- **What to do**
Pull out each line of the records below that contains the word "sempre", copying every such line in full.

(Records from a dataset)
* * * * *

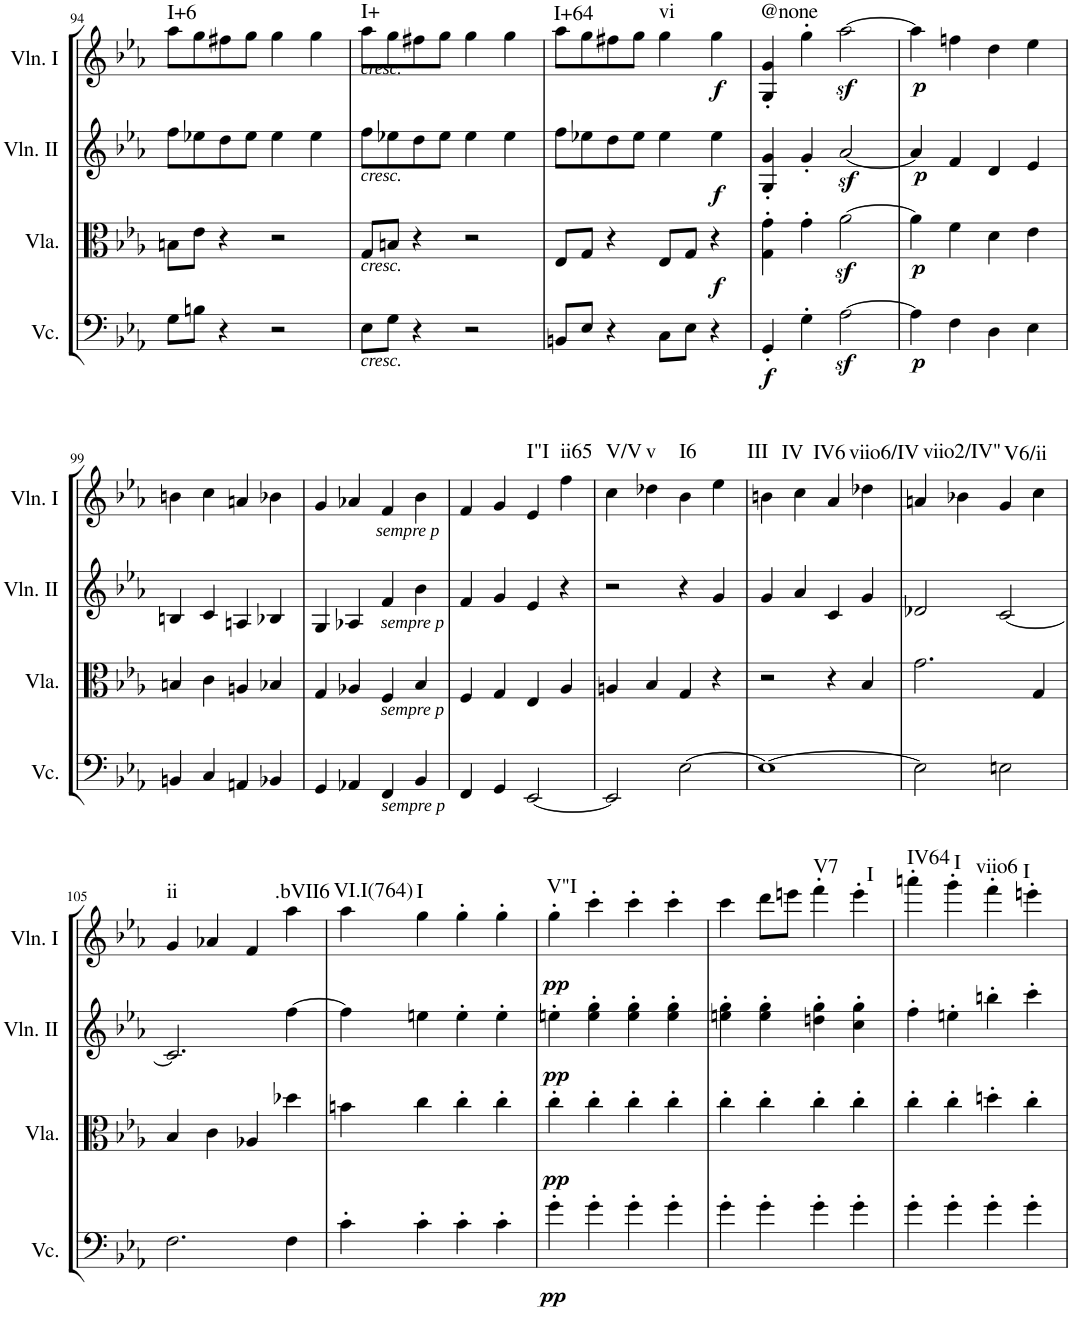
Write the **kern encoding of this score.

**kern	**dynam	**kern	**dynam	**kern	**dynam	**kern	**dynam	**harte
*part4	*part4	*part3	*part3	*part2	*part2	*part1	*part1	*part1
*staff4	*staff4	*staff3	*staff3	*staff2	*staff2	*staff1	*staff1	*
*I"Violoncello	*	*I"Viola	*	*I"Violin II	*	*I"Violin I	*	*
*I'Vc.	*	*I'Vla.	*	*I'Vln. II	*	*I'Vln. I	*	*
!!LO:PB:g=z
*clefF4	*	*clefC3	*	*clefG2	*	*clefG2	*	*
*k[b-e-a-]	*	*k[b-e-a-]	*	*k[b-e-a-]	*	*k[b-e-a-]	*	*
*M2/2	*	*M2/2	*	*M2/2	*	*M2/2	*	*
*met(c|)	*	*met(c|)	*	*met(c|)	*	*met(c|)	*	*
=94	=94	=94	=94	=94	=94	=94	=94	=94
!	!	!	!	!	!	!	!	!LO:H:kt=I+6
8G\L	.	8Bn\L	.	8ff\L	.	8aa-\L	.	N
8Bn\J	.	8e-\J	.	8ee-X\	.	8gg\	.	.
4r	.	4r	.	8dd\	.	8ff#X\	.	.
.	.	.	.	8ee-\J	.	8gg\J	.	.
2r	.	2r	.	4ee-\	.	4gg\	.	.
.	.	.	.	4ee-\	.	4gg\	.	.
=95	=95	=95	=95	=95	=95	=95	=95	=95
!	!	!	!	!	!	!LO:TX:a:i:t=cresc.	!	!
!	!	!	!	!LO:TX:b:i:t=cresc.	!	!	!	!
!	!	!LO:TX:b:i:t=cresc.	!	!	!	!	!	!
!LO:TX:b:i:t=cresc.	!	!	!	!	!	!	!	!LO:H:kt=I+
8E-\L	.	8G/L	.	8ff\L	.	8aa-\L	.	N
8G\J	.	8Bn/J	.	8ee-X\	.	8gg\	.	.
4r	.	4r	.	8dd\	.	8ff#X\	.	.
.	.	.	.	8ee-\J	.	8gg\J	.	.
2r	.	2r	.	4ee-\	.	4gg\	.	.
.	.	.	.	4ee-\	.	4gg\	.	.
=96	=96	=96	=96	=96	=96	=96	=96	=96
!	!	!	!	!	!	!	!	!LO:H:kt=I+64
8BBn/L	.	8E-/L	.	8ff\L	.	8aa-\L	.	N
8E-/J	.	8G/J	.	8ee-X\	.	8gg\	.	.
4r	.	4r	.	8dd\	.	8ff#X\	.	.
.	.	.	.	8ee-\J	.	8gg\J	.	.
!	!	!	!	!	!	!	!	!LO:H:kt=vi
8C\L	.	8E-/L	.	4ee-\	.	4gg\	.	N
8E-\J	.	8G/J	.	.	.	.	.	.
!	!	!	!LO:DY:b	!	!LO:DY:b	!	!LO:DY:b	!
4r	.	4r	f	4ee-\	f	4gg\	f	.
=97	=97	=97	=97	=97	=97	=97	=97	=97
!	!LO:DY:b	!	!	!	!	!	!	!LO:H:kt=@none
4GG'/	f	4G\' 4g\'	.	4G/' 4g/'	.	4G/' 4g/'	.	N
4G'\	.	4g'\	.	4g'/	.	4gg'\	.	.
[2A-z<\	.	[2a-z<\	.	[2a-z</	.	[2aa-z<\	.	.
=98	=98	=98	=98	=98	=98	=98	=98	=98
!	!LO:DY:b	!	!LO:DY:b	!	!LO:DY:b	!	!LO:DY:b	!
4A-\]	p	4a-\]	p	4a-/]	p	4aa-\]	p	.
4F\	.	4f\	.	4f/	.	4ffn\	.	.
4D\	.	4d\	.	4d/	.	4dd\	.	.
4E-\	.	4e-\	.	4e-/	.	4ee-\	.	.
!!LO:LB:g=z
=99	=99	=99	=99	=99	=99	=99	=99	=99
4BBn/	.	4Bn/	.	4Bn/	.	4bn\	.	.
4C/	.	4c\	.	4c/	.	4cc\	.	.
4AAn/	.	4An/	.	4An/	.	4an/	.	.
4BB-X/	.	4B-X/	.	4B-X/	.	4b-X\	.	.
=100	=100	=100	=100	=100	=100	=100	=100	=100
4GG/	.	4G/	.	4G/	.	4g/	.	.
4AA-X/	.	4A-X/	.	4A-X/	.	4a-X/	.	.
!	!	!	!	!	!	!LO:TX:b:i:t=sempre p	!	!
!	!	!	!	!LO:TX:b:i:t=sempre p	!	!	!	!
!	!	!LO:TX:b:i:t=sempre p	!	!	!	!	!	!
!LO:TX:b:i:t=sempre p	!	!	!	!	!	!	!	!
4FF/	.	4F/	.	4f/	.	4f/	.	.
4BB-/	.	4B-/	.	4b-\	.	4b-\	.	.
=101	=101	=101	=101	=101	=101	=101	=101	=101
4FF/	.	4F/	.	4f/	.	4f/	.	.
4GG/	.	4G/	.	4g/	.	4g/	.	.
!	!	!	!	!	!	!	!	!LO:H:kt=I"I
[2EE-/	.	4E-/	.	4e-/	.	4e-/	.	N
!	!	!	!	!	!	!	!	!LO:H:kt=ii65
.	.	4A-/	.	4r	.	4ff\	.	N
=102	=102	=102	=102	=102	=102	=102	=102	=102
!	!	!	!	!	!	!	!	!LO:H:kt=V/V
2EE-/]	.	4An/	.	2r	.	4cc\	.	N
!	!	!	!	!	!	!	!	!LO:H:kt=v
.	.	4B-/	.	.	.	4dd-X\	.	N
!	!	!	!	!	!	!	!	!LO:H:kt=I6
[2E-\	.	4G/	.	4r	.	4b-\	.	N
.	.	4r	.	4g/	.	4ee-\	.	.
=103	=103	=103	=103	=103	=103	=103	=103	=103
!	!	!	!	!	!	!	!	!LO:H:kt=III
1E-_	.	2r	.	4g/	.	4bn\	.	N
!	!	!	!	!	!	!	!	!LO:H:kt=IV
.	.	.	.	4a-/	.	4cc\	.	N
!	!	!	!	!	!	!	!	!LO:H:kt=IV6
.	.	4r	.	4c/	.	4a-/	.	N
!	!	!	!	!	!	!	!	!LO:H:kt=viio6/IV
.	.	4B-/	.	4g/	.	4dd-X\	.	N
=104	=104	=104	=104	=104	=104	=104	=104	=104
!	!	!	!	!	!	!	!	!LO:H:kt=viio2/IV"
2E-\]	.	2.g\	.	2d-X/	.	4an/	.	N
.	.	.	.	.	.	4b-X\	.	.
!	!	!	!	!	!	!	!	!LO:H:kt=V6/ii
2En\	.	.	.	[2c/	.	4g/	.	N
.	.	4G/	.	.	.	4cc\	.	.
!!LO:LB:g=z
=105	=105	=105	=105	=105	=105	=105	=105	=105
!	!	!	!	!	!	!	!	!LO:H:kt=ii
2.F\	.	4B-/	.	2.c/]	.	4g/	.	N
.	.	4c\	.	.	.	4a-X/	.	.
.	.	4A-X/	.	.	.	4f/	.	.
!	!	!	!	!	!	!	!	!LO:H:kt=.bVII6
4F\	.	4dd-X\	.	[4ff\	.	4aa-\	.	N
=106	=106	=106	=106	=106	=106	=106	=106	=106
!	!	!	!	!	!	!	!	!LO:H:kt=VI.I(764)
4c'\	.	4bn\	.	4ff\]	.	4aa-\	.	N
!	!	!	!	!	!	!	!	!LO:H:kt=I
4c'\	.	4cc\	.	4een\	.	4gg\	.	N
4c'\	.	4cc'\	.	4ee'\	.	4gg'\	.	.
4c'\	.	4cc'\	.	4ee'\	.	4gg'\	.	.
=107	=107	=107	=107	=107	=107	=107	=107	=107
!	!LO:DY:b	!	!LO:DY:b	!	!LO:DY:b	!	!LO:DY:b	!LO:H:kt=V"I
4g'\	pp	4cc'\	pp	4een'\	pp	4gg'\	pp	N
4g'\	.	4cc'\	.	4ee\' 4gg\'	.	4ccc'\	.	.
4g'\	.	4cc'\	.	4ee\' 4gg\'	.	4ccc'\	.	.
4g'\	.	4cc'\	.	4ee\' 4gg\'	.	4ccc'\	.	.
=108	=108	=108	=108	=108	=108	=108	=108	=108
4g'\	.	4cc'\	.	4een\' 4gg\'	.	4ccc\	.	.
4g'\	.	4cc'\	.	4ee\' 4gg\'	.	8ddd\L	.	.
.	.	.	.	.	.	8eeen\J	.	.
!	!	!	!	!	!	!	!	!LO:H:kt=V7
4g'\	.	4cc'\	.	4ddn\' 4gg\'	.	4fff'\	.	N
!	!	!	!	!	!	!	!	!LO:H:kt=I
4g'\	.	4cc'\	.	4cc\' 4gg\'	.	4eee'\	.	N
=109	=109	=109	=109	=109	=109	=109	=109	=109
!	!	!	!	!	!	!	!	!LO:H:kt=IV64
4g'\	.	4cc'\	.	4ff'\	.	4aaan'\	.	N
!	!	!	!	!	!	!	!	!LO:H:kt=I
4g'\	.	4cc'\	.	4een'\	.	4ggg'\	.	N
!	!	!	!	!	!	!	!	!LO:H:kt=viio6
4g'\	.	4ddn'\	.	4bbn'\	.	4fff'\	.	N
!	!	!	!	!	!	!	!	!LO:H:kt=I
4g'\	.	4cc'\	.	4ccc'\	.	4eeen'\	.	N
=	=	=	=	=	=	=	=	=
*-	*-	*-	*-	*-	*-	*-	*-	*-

* * * * *

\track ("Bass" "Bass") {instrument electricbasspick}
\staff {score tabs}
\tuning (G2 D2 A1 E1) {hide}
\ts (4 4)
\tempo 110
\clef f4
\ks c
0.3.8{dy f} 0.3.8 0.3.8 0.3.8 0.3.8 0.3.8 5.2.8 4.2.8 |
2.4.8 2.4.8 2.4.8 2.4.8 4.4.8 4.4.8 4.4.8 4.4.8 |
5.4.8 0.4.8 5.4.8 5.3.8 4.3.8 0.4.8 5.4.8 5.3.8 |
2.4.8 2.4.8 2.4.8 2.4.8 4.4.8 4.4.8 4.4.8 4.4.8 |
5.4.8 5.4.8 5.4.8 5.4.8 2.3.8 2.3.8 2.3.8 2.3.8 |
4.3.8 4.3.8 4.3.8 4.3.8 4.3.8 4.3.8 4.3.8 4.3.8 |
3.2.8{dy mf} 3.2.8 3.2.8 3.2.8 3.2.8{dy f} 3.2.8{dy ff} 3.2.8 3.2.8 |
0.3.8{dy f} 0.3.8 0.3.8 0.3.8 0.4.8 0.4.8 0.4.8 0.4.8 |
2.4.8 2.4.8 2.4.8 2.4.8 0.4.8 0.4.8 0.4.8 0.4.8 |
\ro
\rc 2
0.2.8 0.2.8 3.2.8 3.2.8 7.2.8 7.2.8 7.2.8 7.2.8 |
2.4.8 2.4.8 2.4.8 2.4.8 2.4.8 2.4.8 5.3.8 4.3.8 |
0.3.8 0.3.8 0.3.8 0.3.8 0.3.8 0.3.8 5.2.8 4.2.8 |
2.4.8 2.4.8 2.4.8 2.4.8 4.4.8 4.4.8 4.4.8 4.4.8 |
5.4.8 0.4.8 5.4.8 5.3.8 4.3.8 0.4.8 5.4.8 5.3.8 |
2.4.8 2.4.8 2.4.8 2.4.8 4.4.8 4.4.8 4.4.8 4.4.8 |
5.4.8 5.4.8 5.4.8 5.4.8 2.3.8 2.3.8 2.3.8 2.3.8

* * * * *

- **Completed task**
!	!	!	!	!	!	!LO:TX:b:i:t=sempre p	!	!
!	!	!	!	!LO:TX:b:i:t=sempre p	!	!	!	!
!	!	!LO:TX:b:i:t=sempre p	!	!	!	!	!	!
!LO:TX:b:i:t=sempre p	!	!	!	!	!	!	!	!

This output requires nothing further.